= Ilias Kyriazis =

Comic creator

Ilias Kyriazis (Ηλίας Κυριαζής; born 1978 in Athens, Greece) is a comic book writer and artist. He is widely known in Greece for his comic series Blood Opera and Manifesto (both of which published in the Greek comic magazine 9 of Eleftherotypia). and since 2008 he's been working for American publishers, mainly IDW and DC's Zuda.

==Career==
Ilias Kyriazis has been drawing comics since a young age and in 2001 he won the 1st award of the new artists category in the 1st panhellenic comics contest of 9. The same year, he started collaborating with the magazine, illustrating the series Se Vlepo.

The Blood Opera series was concluded in three consecutive issues (# 134- 136), and was published, along with drafts, in 2004 from Syllogi Ennea (9 Collection) of the newspaper. Manifesto was published in a collected form in 2005 by the same publishers, while continuing as a series in 9 to this day. Earlier, he had created the Blockbuster comic series, while now he also keeps a one-page strip called Ena Tsigaro Chronos (One Cigarette's Time) with Tassos Papaioannou.

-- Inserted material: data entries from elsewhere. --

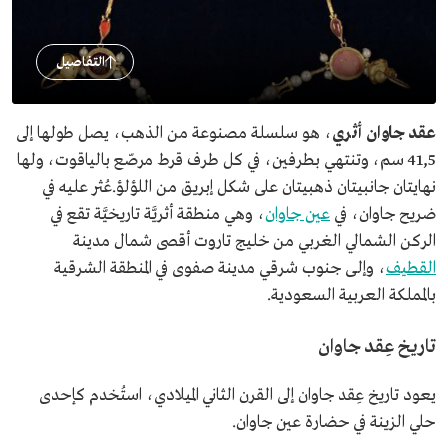
التفاصيل
عقد جاوان أثري
، هو سلسلة مصنوعة من الذهب، يصل طولها إلى
41,5 سم، وتنتهي بطرفين، في كل طرف قرط مرصّع بالياقوت، ولها
نهايتان جانبيتان ذهبيتان على شكل إبريق من اللؤلؤ.عُثر عليه في
ضريح جاوان، في
عين جاوان
، وهي منطقة أثريَّة تاريخيَّة تقع في
الركن الشمالي الغربي من خليج تاروت أقصى شمال مدينة
القطيف
، وإلـى جنوب شرقي مدينة صفوى في المنطقة الشرقية
بالمملكة العربية السعودية.
تاريخ عِقد جاوان
يعود تاريخ عِقد جاوان إلى القرن الثاني الميلادي، استُخدم كإحدى
حلي الزينة في حضارة عين جاوان.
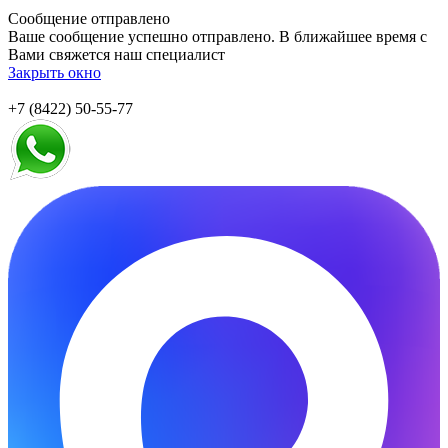
Сообщение отправлено
Ваше сообщение успешно отправлено. В ближайшее время с
Вами свяжется наш специалист
Закрыть окно
+7 (8422) 50-55-77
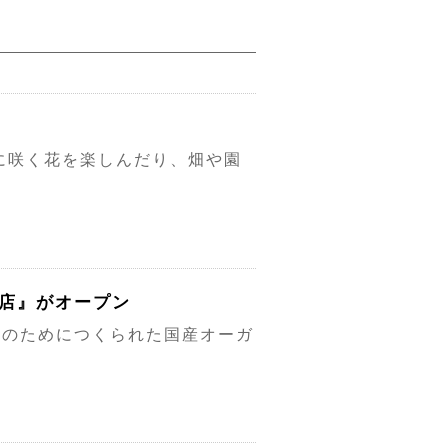
に咲く花を楽しんだり、畑や園
座店』がオープン
のためにつくられた国産オーガ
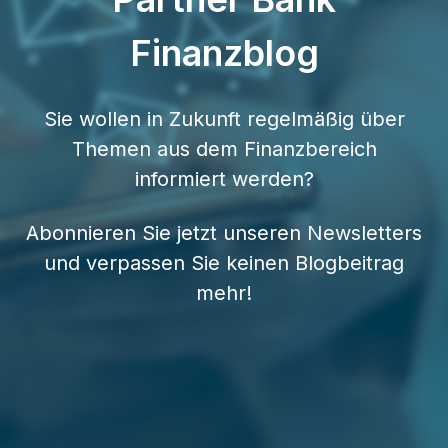
Finanzblog
Sie wollen in Zukunft regelmäßig über
Themen aus dem Finanzbereich
informiert werden?
Abonnieren Sie jetzt unseren Newsletters
und verpassen Sie keinen Blogbeitrag
mehr!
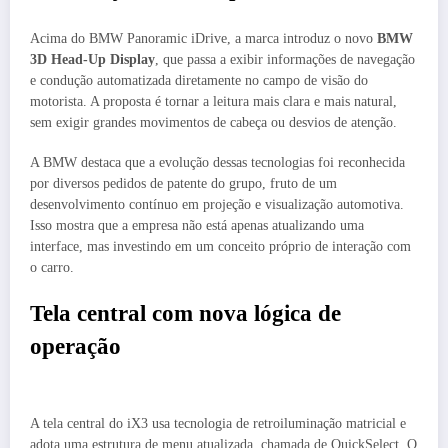
Acima do BMW Panoramic iDrive, a marca introduz o novo
BMW
3D Head-Up Display
, que passa a exibir informações de navegação
e condução automatizada diretamente no campo de visão do
motorista. A proposta é tornar a leitura mais clara e mais natural,
sem exigir grandes movimentos de cabeça ou desvios de atenção.
A BMW destaca que a evolução dessas tecnologias foi reconhecida
por diversos pedidos de patente do grupo, fruto de um
desenvolvimento contínuo em projeção e visualização automotiva.
Isso mostra que a empresa não está apenas atualizando uma
interface, mas investindo em um conceito próprio de interação com
o carro.
Tela central com nova lógica de
operação
A tela central do iX3 usa tecnologia de retroiluminação matricial e
adota uma estrutura de menu atualizada, chamada de QuickSelect. O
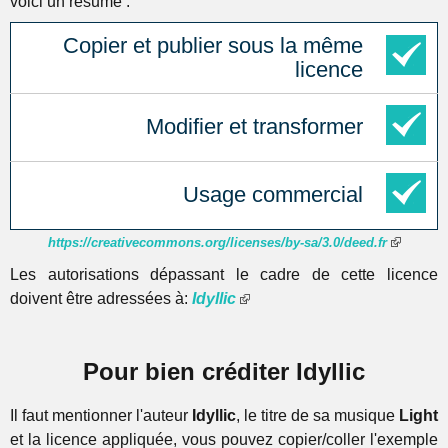
voici un résumé :
Copier et publier sous la même
licence
Modifier et transformer
Usage commercial
https://creativecommons.org/licenses/by-sa/3.0/deed.fr
Les autorisations dépassant le cadre de cette licence
doivent être adressées à:
Idyllic
Pour bien créditer Idyllic
Il faut mentionner l'auteur
Idyllic
, le titre de sa musique
Light
et la licence appliquée, vous pouvez copier/coller l'exemple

He often collaborates with the latter outside the context of 9, through Papaioannou's giganto books, which has published the comics Tourta (Cake), in 2006, by the two together, as well as Blast Comics, being an anthology with work of comic artists from Greece, America and Turkey, and rumored to be a project conceived and organized by Kyriazes himself.

In late 2005, he published issue #0 of Gin 747 (self-published) containing comics in the English language, with Vasilis Lolos and Vasilis Bibas.

In April 2008, his webcomic, Melody, was added to the Zuda comics lineup.